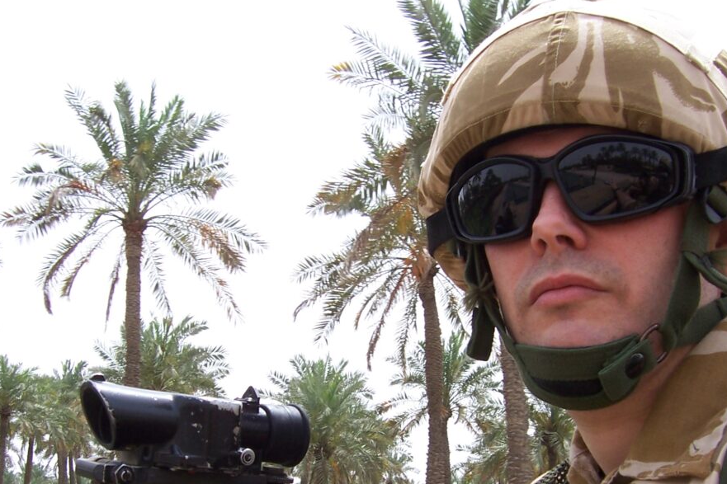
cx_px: 333
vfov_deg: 26.1
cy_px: 367
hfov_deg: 38.9
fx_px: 1030
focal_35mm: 51
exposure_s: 1/250
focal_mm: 6
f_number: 4.8
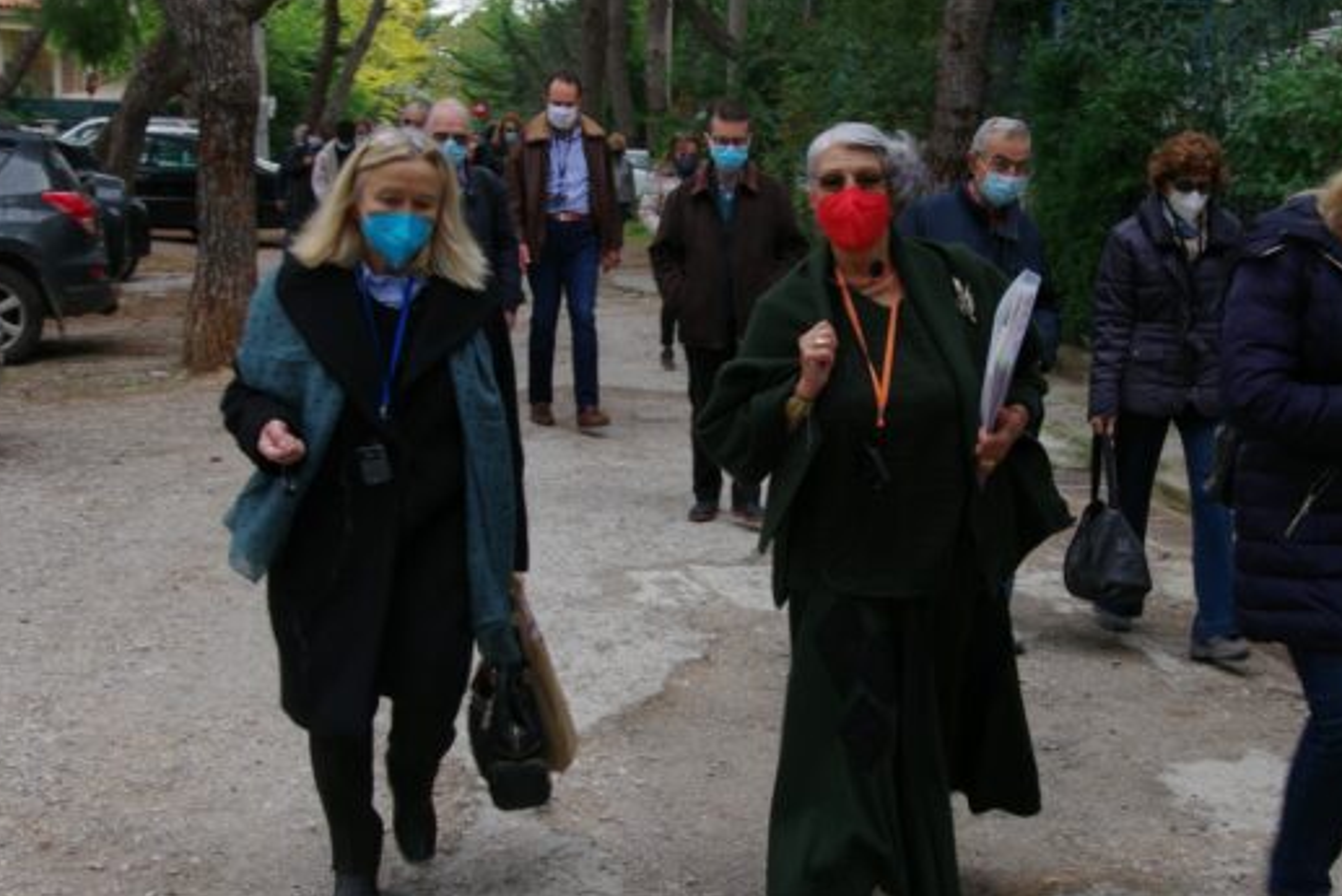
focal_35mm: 52
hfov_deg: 38.1
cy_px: 486
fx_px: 1939
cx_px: 789
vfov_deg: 26.0
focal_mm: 23
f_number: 8
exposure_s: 1/60
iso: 250
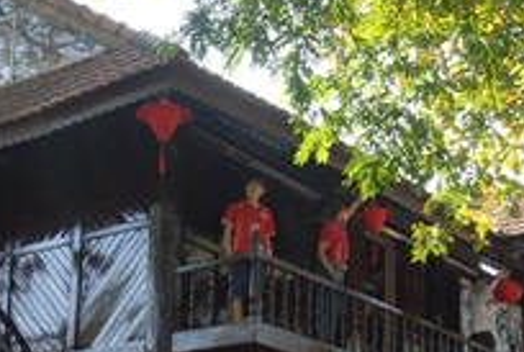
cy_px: 308
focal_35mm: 79
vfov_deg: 17.1
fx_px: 1152
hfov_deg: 25.3
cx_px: 136
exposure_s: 1/160
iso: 320
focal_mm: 24
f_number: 6.3
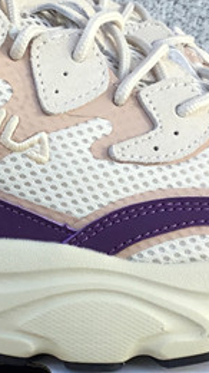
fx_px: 1154
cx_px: -13
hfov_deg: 10.2
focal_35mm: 117
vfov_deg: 18.2
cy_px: 265
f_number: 2.4
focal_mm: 3.3
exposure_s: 1/289
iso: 25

= = = = = = =

Task to carry out ▸ All the material above should be written out exactly, with images omitted.

Written reply ▸
cx_px: 333
vfov_deg: 26.1
cy_px: 367
hfov_deg: 38.9
fx_px: 1030
focal_35mm: 51
exposure_s: 1/250
focal_mm: 6
f_number: 4.8
focal_35mm: 52
hfov_deg: 38.1
cy_px: 486
fx_px: 1939
cx_px: 789
vfov_deg: 26.0
focal_mm: 23
f_number: 8
exposure_s: 1/60
iso: 250
cy_px: 308
focal_35mm: 79
vfov_deg: 17.1
fx_px: 1152
hfov_deg: 25.3
cx_px: 136
exposure_s: 1/160
iso: 320
focal_mm: 24
f_number: 6.3
fx_px: 1154
cx_px: -13
hfov_deg: 10.2
focal_35mm: 117
vfov_deg: 18.2
cy_px: 265
f_number: 2.4
focal_mm: 3.3
exposure_s: 1/289
iso: 25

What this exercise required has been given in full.